As the traditional broadcast TV season begins to wind down, CBS lowers the curtain on NCIS: Sydney and Fire Country (a two-hour finale), with both returning next season. The Apple TV+ thriller Dope Thief ends with a shocking revelation. Tom Hardy is a detective battling corruption in the well-titled action flick Havoc.

The spinoff from Down Under ends its second season with one of the international team’s riskier missions. A World War II commemoration ceremony is about to get underway in scenic Sydney when a stinger missile goes missing. Set the ticking clock for a desperate search before things blow up.


The gripping urban crime drama’s season finale opens with Ray (the excellent Brian Tyree Henry) reeling from tragedy, after his scam posing as a DEA agent to rip off low-level dealers backfired badly. With little left to lose, he works with rogue agent Mina (a fierce Marin Ireland) to find the mystery man who set up Ray and his partner Manny (Wagner Moura), triggering the season-long mayhem. As we’ve come to expect, the shocking revelation leads to more danger, culminating in a suspenseful showdown.

Professional tough guy Tom Hardy, currently roughing up gangsters on the Paramount+ drama MobLand, is in his ultra-violent element in a grueling, fast-paced action movie from director/writer Gareth Evans (Gangs of London). Hardy stars as hardened detective Walker, straddling a high body count when enlisted to help a crooked politician’s son who gets mixed up in a drug deal gone sideways. Before long, everyone’s after Walker, including the underworld drug syndicate and crooked cops.
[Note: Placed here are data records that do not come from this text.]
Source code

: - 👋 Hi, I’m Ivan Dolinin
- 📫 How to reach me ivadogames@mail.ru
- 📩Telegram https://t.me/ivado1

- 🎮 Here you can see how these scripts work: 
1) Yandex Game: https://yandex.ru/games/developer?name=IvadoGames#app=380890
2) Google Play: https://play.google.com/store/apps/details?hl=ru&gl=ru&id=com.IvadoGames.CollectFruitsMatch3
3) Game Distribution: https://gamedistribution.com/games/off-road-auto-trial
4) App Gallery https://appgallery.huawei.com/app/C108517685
Hardy’s formidable co-stars include Forest Whitaker (Andor) and Justified alum Timothy Olyphant.

Grosse Pointe Garden Society
If this promising comedy-mystery fails to return for a second season — which seems increasingly likely since its exile to Fridays — it will have episodes like this to blame, which nearly fatally stalls momentum in the series’ whose-body-did-they-bury hook. The hour is bookended by a new tease concerning the night of the gala, when the garden-club quartet put a body under the ground. But most of the episode dwells in the land of sappy soap opera, including Birdie (Melissa Fumero) getting a surprise you’ll see coming a mile off, Alice (AnnaSophia Robb) squabbling with her awful mother-in-law (Nancy Travis) over a new addition to the family, Brett (Ben Rappaport) bonding with his ex when their kids are sick, and Catherine (Aja Naomi King) reluctantly selling her childhood home at the behest of her divorcing parents. With just a few episodes left, it feels like they’re stretching it, which no show on any platform can afford.
INSIDE FRIDAY TV:
- Gold Rush: White Water (8/7c, Discovery): Dustin Hurt made a killing last year with a 6-ounce, $70K nugget, and as the Gold Rush spinoff returns for a ninth season, he and his crew take their biggest gamble yet as they return to the Alaska wilds seeking more fortune.
- Dateline NBC (9/8c, NBC): The true-crime series reveals the sordid truth behind the 2019 murder in West Virginia of Michael Cochran, whose pharmacist wife Natalie was operating a Ponzi scheme.
- International Jazz Day from Morocco (10/9c, PBS): Jazz is an international language, as this concert special demonstrates. Jeremy Irons hosts a global showcase featuring Herbie Hancock and Dee Dee Bridgewater, with the entire cast performing John Lennon‘s “Imagine” in the finale.